Now a photographer with Chinese, Italian and Australian heritage has reclaimed the space through a new series of self-portraits taken in and around the grand building, encouraging other trans-cultural artists to take back places where their ancestors were shunned and alienated. Through the exhibition – titled Re-Orient: Reclaiming Spaces, Redefining Stories – Immigration Museum artist-in-residence Pia Johnson shines a light on Customs House’s colonial history and examines how places affect a community’s sense of belonging across time.
In the late 1800s and early 1900s, new arrivals in Victoria had their baggage and papers checked at Customs House. It was also where the infamous dictation test was given out; prospective immigrants were tasked with transcribing a 50-word passage dictated by an immigration officer – only 52 out of 1359 people passed between 1902 and 1909. White British immigrants didn’t have to take the test, and it was used to turn away anyone the government considered undesirable.

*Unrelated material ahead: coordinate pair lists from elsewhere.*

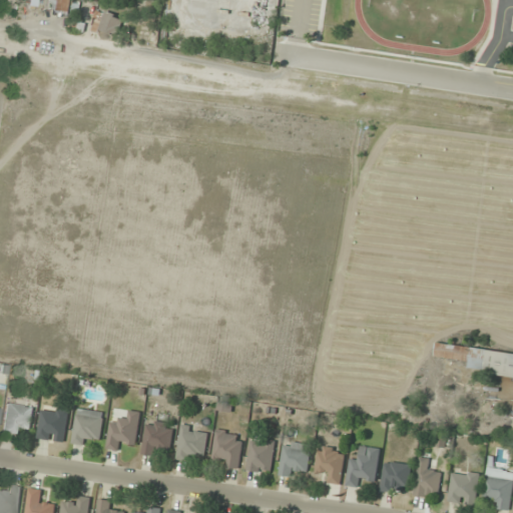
[(73,0),(51,0),(50,11),(72,13),(73,0)]
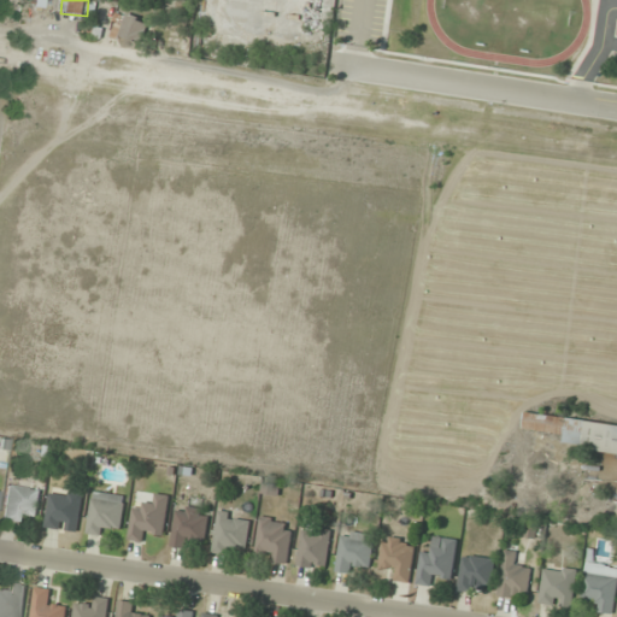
[(111,34),(142,43),(148,22),(118,12),(111,34)]
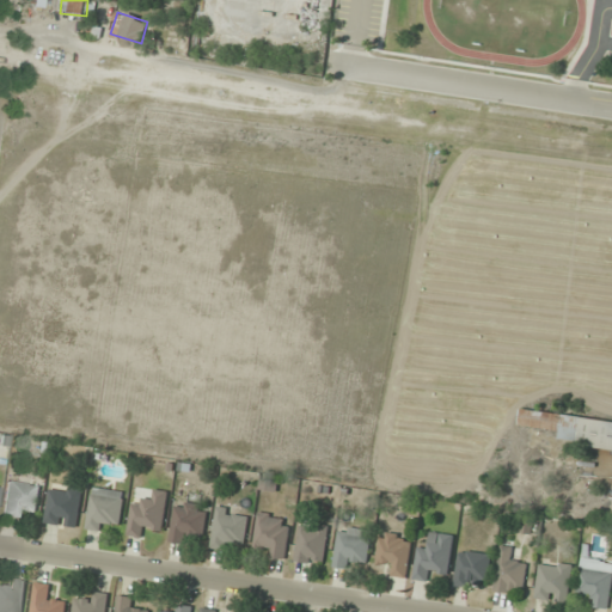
[(611,421),(521,409),(520,424),(561,430),(560,441),(611,448),(611,421)]
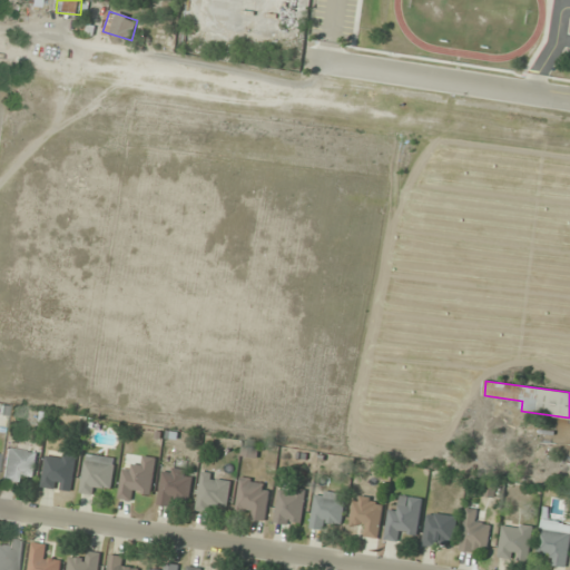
[(21,482),(22,473),(35,475),(38,453),(8,449),(2,480),(21,482)]
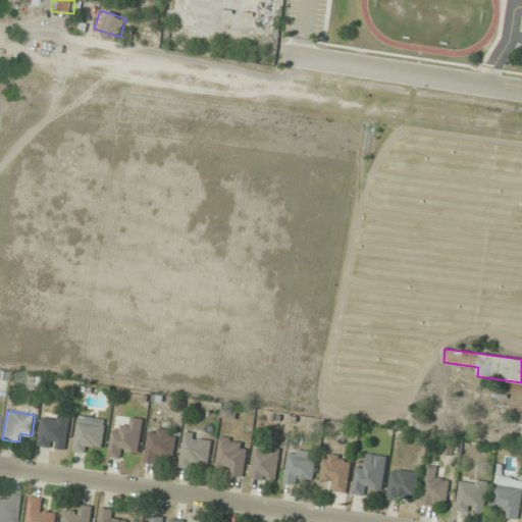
[(70,417),(44,413),(39,445),(65,450),(70,417)]
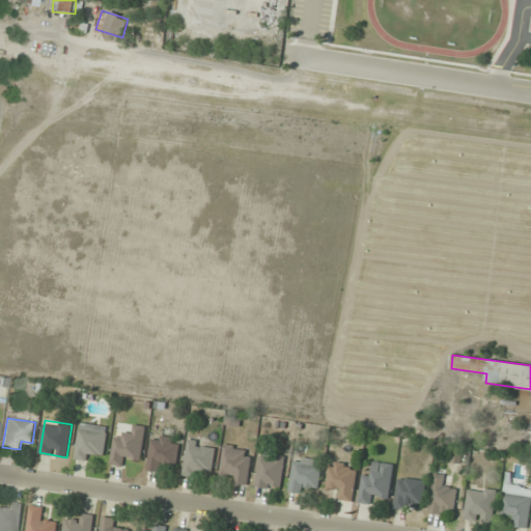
[(95,452),(105,454),(108,426),(81,422),(76,458),(93,460),(95,452)]
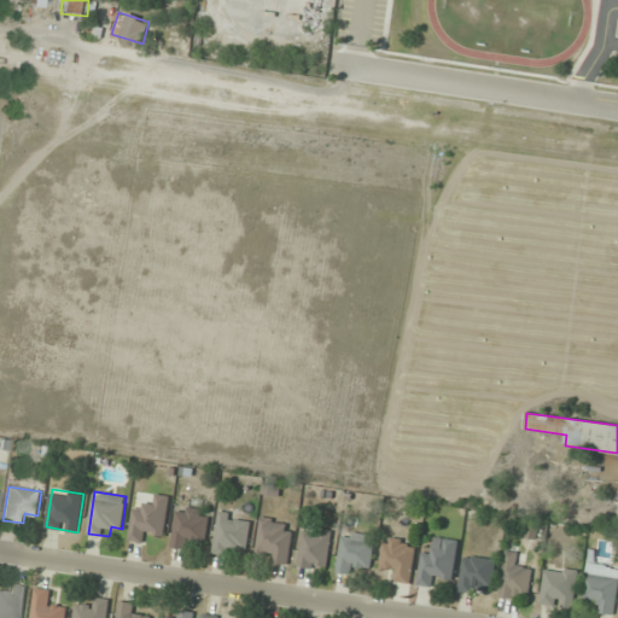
[(165,534),(170,496),(157,494),(156,506),(134,503),(130,540),(145,542),(146,531),(165,534)]
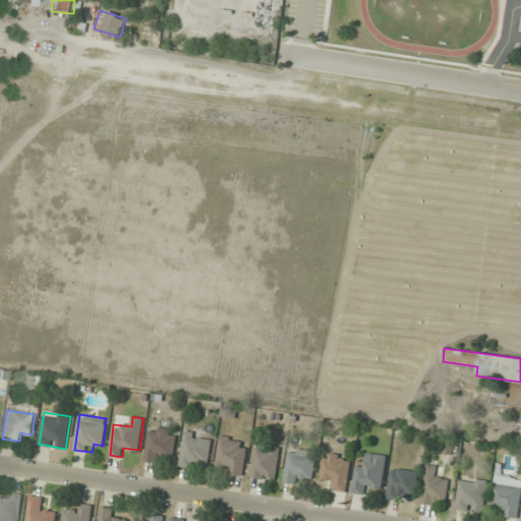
[(162,461),(162,455),(175,455),(175,427),(148,427),(148,461),(162,461)]
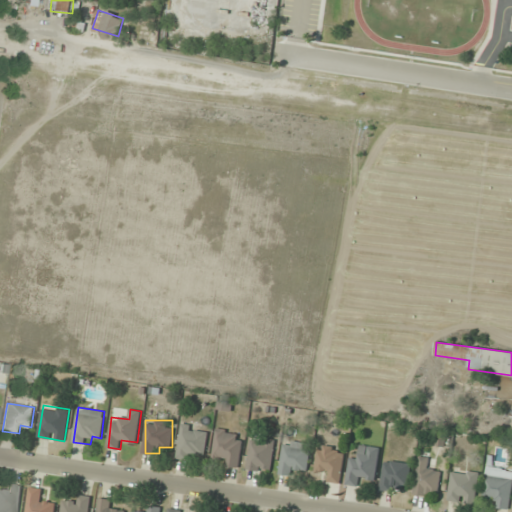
[(177,457),(195,460),(196,454),(205,455),(209,427),(182,424),(177,457)]
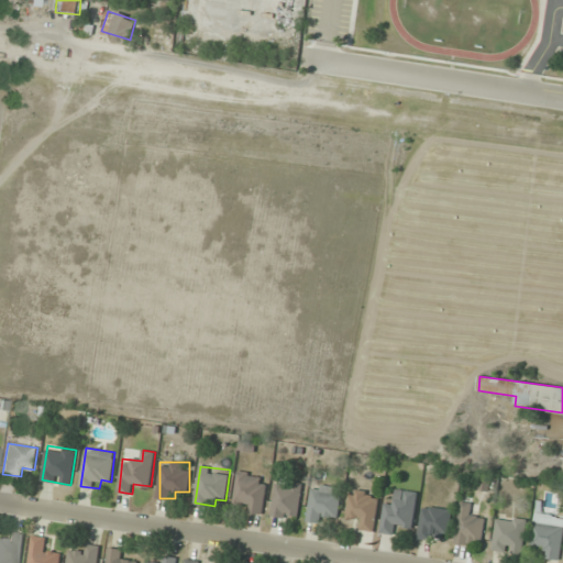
[(245,503),(243,510),(262,514),(268,476),(239,472),(234,501),(245,503)]
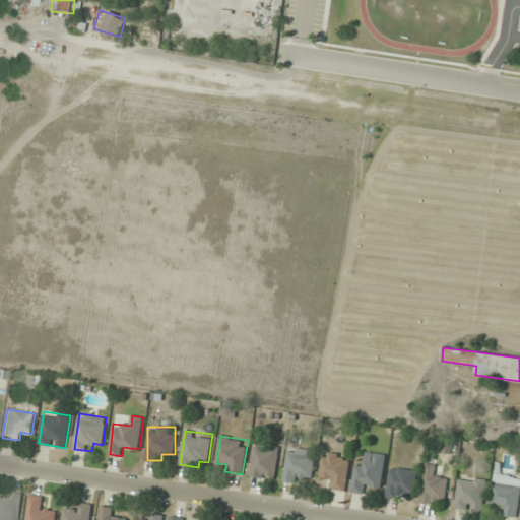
[(278,448),(255,446),(252,477),(275,480),(278,448)]
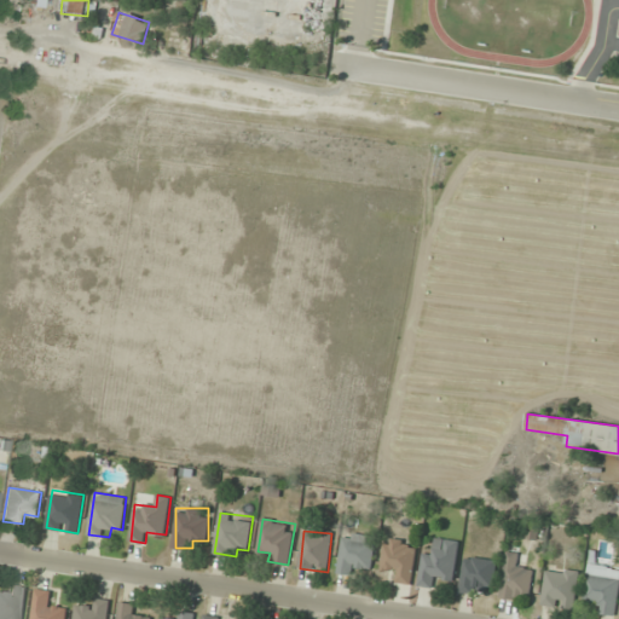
[(360,566),(371,567),(376,537),(343,532),(339,572),(359,576),(360,566)]
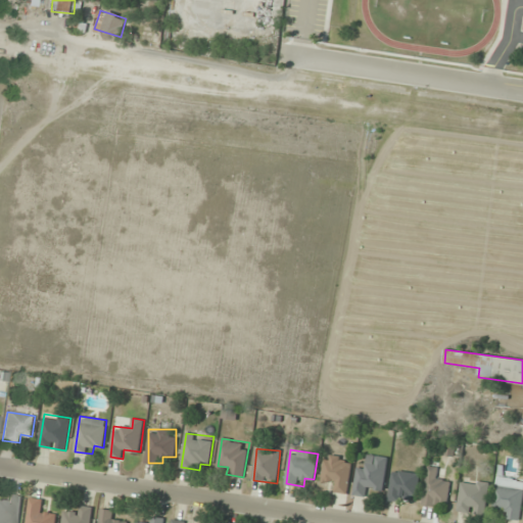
[(348,492),(352,458),(326,455),(323,478),(334,480),(333,490),(348,492)]
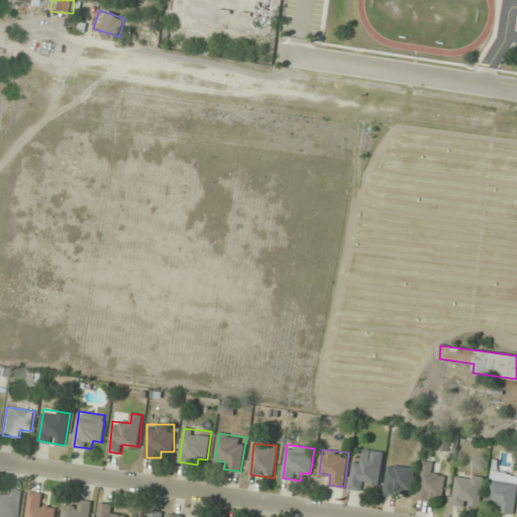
[(366,491),(368,482),(380,484),(384,451),(366,449),(365,459),(354,457),(350,489),(366,491)]
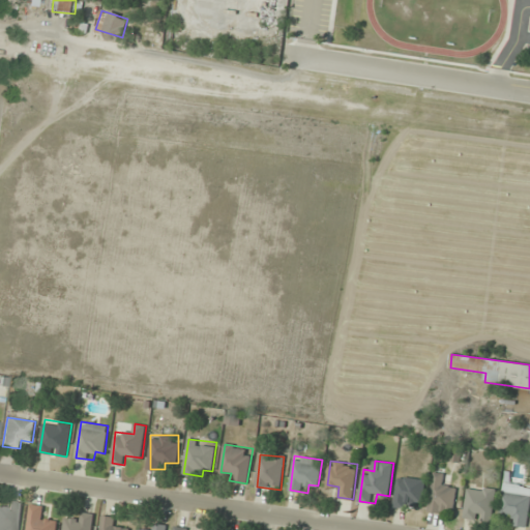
[(458,487),(444,484),(445,474),(434,472),(429,511),(453,514),(458,487)]
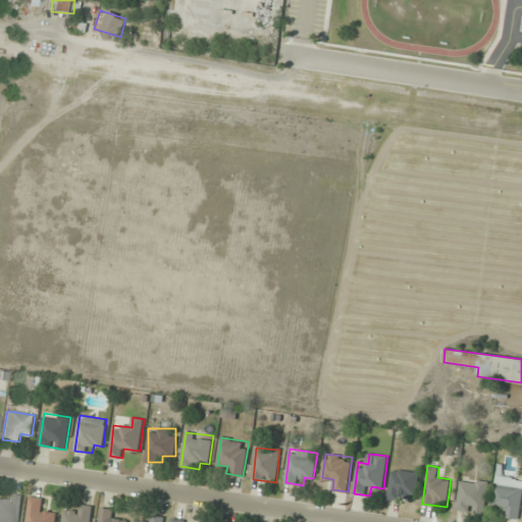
[(420,473),(394,468),(387,499),(406,503),(408,492),(416,493),(420,473)]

Much of Johnson’s work deals with cultural identity and difference, with a focus on themes of memory, cultural spaces, belonging and otherness. Johnson will also be at a free artist launch at the museum on Sunday March 17 to meet visitors and welcome them to the exhibition.
Re-Orient: Reclaiming Spaces, Redefining Stories is showing at the Immigration Museum from March 16 to August 11. Access to the exhibition is included with museum entry.